For the past three and half years Vance has been the Controller at Allentown Economic Development Corporation, where he’s adapted to its high energy, responsive, on-the-move environment.
Handling the finances of the Southside Allentown nonprofit corporation might sound straightforward enough, yet it’s anything but. In addition to AEDC, Vance also manages finances for Allentown Commercial and Industrial Development Authority as well as the Bridgeworks by the Creek manufacturing complex. He also serves on its finance and audit committees, and periodically consults with the startup clients in the Bridgeworks Enterprise Center’s business incubation program.
Of course, there’s the usual finance work like invoicing, collecting payments, paying taxes, and paying employees. But he also maintains its financial systems, and administers the staff’s benefits programs, acting as the organization’s human resources officer.
“My main job is to prepare all financial statements for the entities we oversee and to secure all of the organization’s assets,” said Vance. “I’m the financial gatekeeper for the organization. I’m charged with making sure we turn a profit. Most people don’t realize that 80 percent of our revenue is generated by our leases and rent. Our very infrastructure sustains us.”
When AEDC is awarded a grant or loan, Vance works with the federal, state or local authorities to secure, and then manage, the grant funds. He also handles all of the banking including loan programs that AEDC administers on its own, as well as programs done it does in conjunction with the City of Allentown.
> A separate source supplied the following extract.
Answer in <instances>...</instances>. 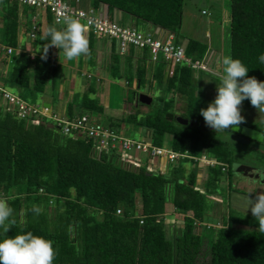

“I’ve come to really enjoy economic development,” he explained. “It’s a dynamic industry where we create something new each day. We assist companies that want to move here with site selection. We rehabilitate old manufacturing buildings so they can once again be used to produce things. We handle real estate development. And we do all of this as a private-public nonprofit organization.”
In the future, Vance would like to see AEDC continue to put more properties into productive use through rehabilitation because occupied properties mean jobs.
“At the end of the day, AEDC is a job creating organization,” Vance explained. “It gives me a good feeling to know that the work I do, that our entire team does here, brings and keeps manufacturing in Allentown, which leads to living wage jobs for our residents. I like contributing to that. This kind of work is different from anything I’ve done before in my career because it’s personal; it directly affects people, and that gives me a sense of satisfaction.”